The Greeley Active Adult Center is committed to providing a variety of opportunities so that being active can be a way of life. Seniors can socialize at the center, through trips or one of our many programs. We offer a wide array of clubs, sports, SilverSneakers® fitness programs, special events, health and safety seminars, travel opportunities, sporting events, museums and more.
Doris Gilreath has been a Greeley Active Adult member for many years and heads up the “Friendly Fork” Weld County Senior Nutrition Program. The AAC offers lunches on Mondays and Wednesdays at 11:15am and an evening meal on Tuesdays at 5pm during the summer months. Greeley Recreation sat down with Doris to learn more about how she is giving back to her community:
How did you become involved with the Greeley Active Adult Center (AAC)?
I am the third-generation member of the Greeley Active Adult Center. My grandmother was on the board that started the senior center and my mother worked the nutrition program. When I retired from my job of teaching preschool and helping at the daycare center, my husband and I both started volunteering—that was 16 years ago.
Tell us about the “Friendly Fork” Weld County Senior Nutrition Program and how it works.
The program is so important because there are many seniors who eat alone and at the AAC, you will share a meal with friends. We have a dietitian who keeps the meals balanced and healthy. University of Northern Colorado (UNC) delivers the food to the AAC and then volunteers set the tables, serve the food, clean up and everything else.
How many volunteers help?
We have about 27 volunteers who are just outstanding, a great bunch of seniors. It is a community—there are quite a few widows and widowers, all of us have each other. We talk about the menus, what’s good and what isn’t. We have a sheet that we fill out that rates the food, or if there is something we’d like to see on the menu, we share our ideas. The coordinator, Meredith Skoglund, Weld County Senior Nutrition Coordinator, does a beautiful job of it and she always takes our comments. We have a lot of opportunity for feedback.
What other opportunities are offered during mealtimes?
Once a month or so, we will have a policeman, fireman, or other organizations come in and give a short talk before the meal share information about fraud, safety in your homes, what to look out for and things like that. Assisted living facilities come in and discuss what their programs are, when you can’t live alone anymore, what options are out there—information that is strictly for the 50+ community.

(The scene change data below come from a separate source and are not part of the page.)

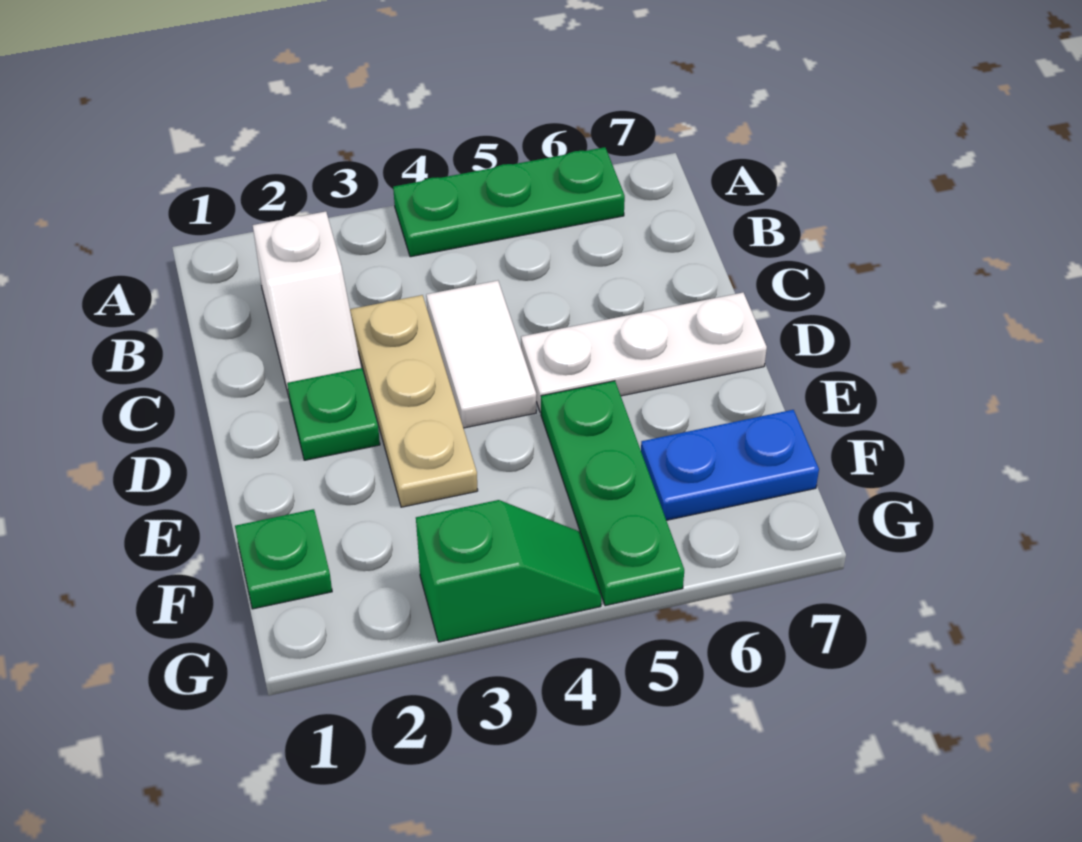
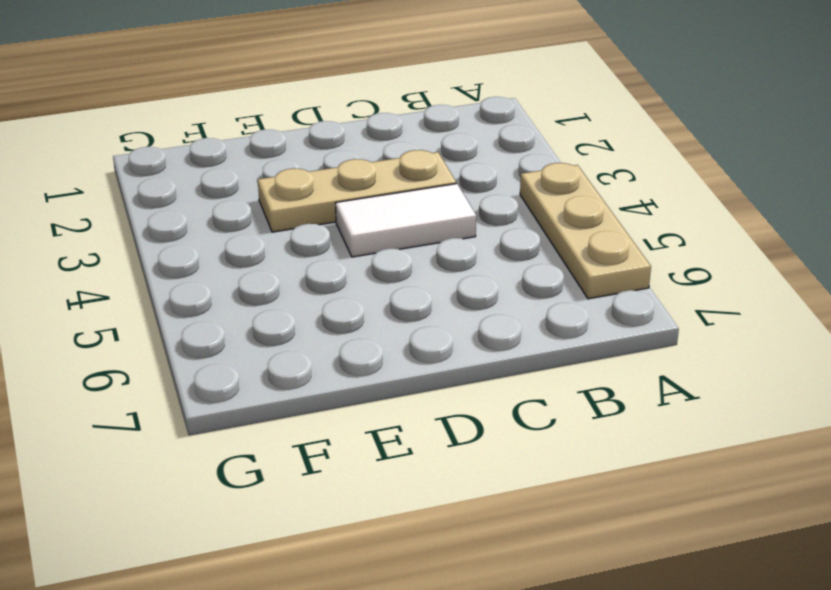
tan plate A4:A6 level 1 -> green plate A4:A6 level 1
none -> white slope B2:C2 level 1 top B
none -> green plate D2 level 1

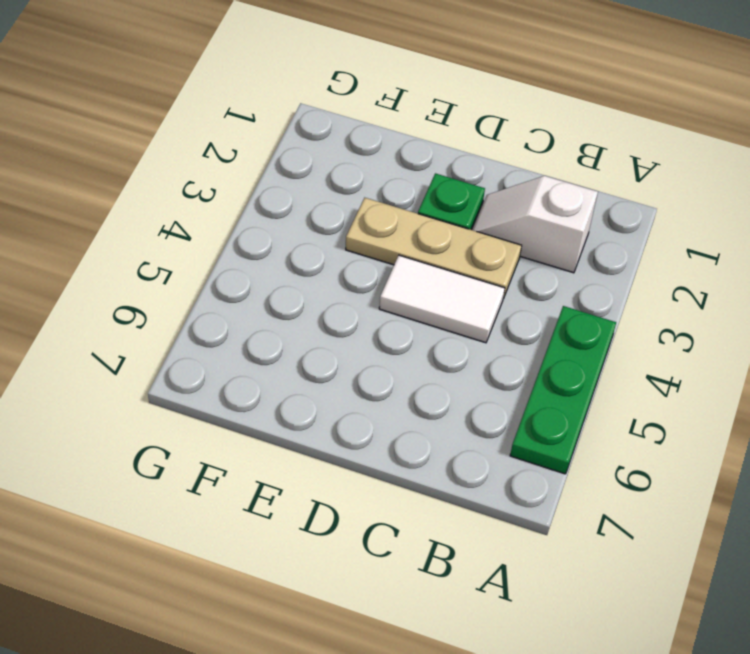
none -> white plate D5:D7 level 1
none -> green plate E5:G5 level 1

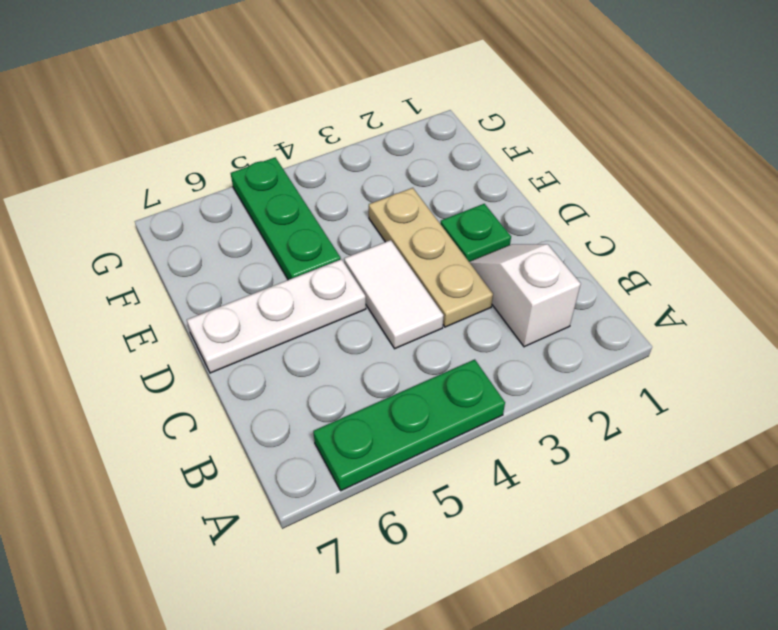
none -> green plate F1 level 1
none -> blue plate F6:F7 level 1

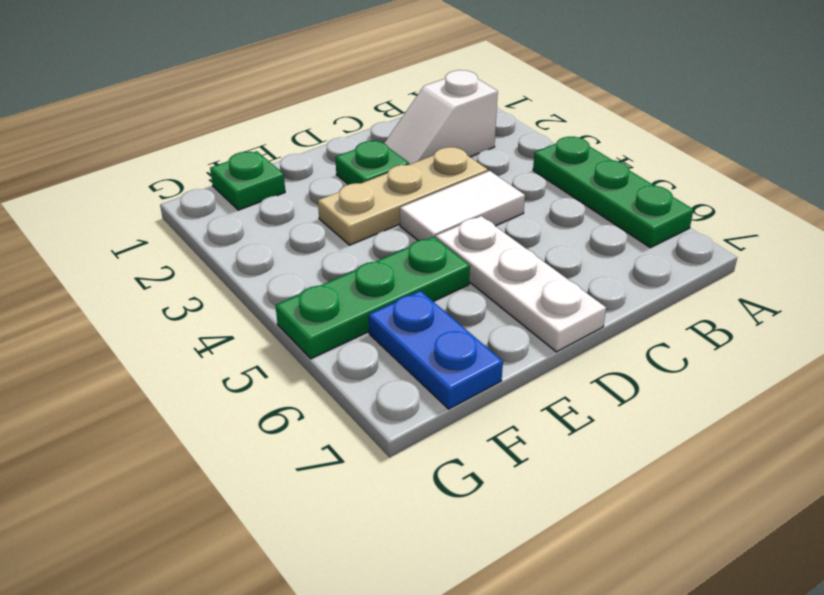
none -> green slope G3:G4 level 1 top 3

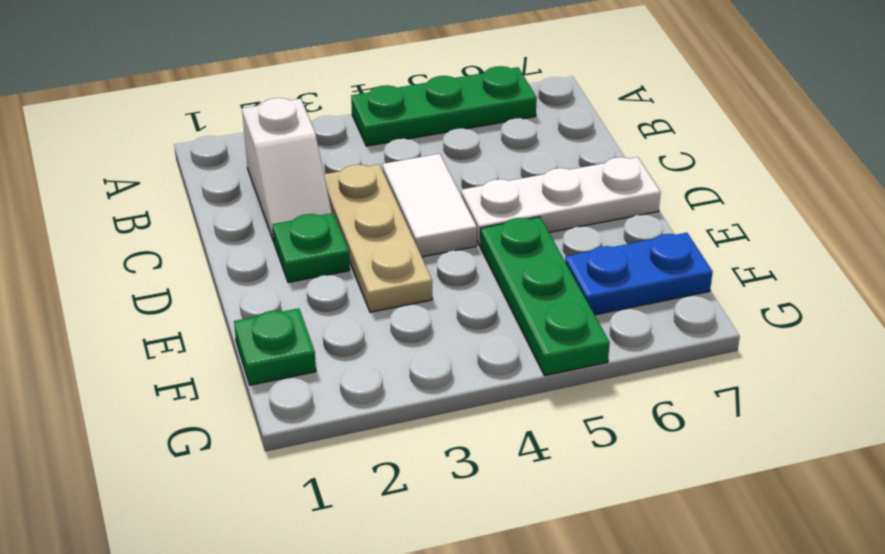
none -> green slope G3:G4 level 1 top 3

And it’s very important to be prepared.
What do you love about the AAC?
If you bring an idea or project to the staff, they will get everything lined up and all the things done for it to be put into place. All of these ideas: Cornhole or Car Group came about that way; if you have an idea about something, bring it to them and they’ll work on it. And I think that’s great. We have a say in our community. I like the growth of the place, I remember when we had 500 members and thought we were really big—now we have over 1,200.
Doris Gilreath celebrates her 80th birthday next month. With plans for travel and spending time with family, she will be stepping down from her positions at the AAC next year. Greeley Recreation appreciates everything Doris has done for our community and wishes her the best on her new adventures.